[D2] φ 44 φ

326 36 5
                                    

Kelime Sayısı: 1868
Anlatan Karakter: Leoris
Irkı: İnsan
Gelişim Eldiveni Seviyesi: 6

☼ DÜNYA 2 : GRALGUS BÖLGESİ (KAR VE BUZ) ☼

Oraya vardığımızda, grup olarak Vorungath hariç, herkes, ölü gibiydik. Bine yakın merdiven çıkmaktan tüm kaslarımız inanılmaz acıyordu, yorgunduk, uykuluyduk ve şimdi çıktığımız yer çok soğuktu. Biz, buna hazırlıklı değildik. Yinede oraya varır varmaz, dizlerimin üzerine düştüm ve karın üzerine yattım. Diğer herkes gibi. Kaslarım acıyla sızlarken tüm vücudum donuyordu ama dinlenmenin rahatlığı, donmanın soğukluğundan daha büyüktü. Kıpırdamadım. Bir on dakika kadar herkes öyle yıkılmış bir biçimde durdu. Vorungath ise sakince pelerinine sarılmış bir şekilde, ağzından dumanlar çıkarak oturuyordu.

Vorungath: Adrenalinininiz bitti. Eğer ayağa kalkıp düzgün bir yerlere dinlenmeye gitmezsek, burada donup gebereceksiniz.

Bir süre boyunca kimse dinlemedi ve herkes yatmaya devam etti. Ancak Vorungath'ın söylediklerinin doğruluğunu idrak eden Hivi'Re yavaşça doğruldu, kara tutunarak zorlukla ayağa kalktı.

Hivi'Re: Haklı. Ayağa kalkın en azından. Birinci Dünya'da yaptığımız gibi bir plan yapmalıyız.

Dediklerinde haklıydı. Burada donarak ölmekten daha cazip bir şey kesinlikle vardı ki, o da yaşamadıktı. Yavaşça herkes doğruldu, bende dahil. Hivi'Re çantasından haritasını çıkardı ve bakınmaya başladı. Arkasından bende haritayı görebiliyordum. Ama korkutucu bir şey vardı. Bir hayli korkutucu olan bir şey...

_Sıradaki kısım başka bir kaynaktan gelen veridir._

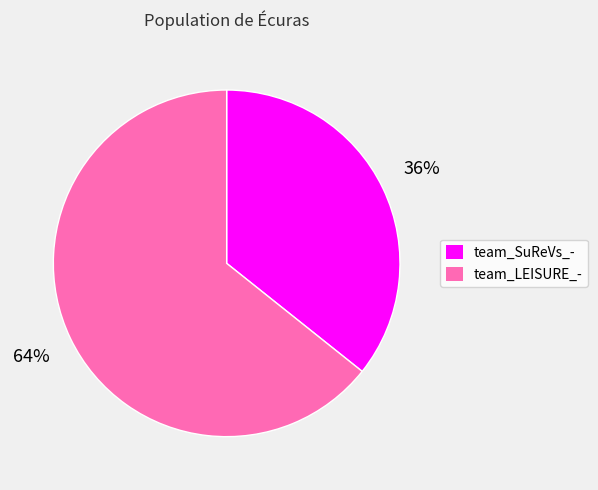

Which slice represents more than half of the pie?

team_LEISURE_-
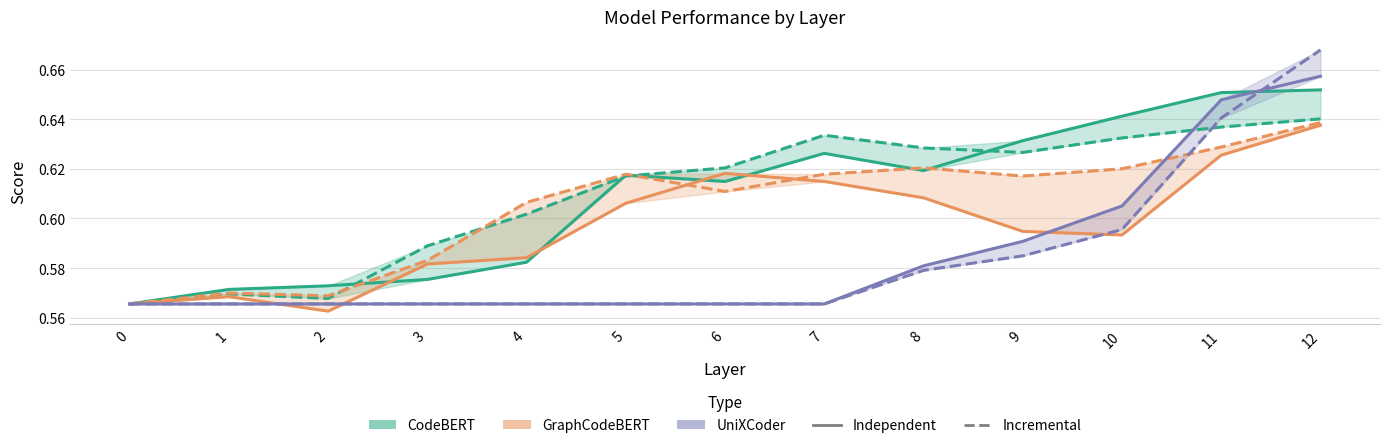

How many distinct data groups are displayed?

6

Hivi'Re: Lanet olsun...burada...bir kasaba yok? Bir köyde! Bir şehirde! Tanrım...burada... kalınabilecek hiçbir yapı yok! Burası, burası, sadece karla kaplı bir bölge! İnsan var mı yok mu bilmiyorum ama, herhangi bir ev gözükmüyor!

Herkes duraksamıştı. Hivi'Re doğru söylüyordu. Haritada, en ufak  bir yapı, veya yerleşim bölgesi gözükmüyordu. Ne bir kasaba, ne de bir köy. Yalnız başına bir ev dahi yoktu. Bu durumda aklımda şekillenen ilk şey, görev nereden bulacağımız oldu. Korumamız gereken kimse yoksa, ve burada şayet herhangi bir insan, elf veya ork yoksa, ne yapacaktık? Vahşi yaratıklarla mı savaşacaktık, ne için? Bu, büyük bir boşluktu.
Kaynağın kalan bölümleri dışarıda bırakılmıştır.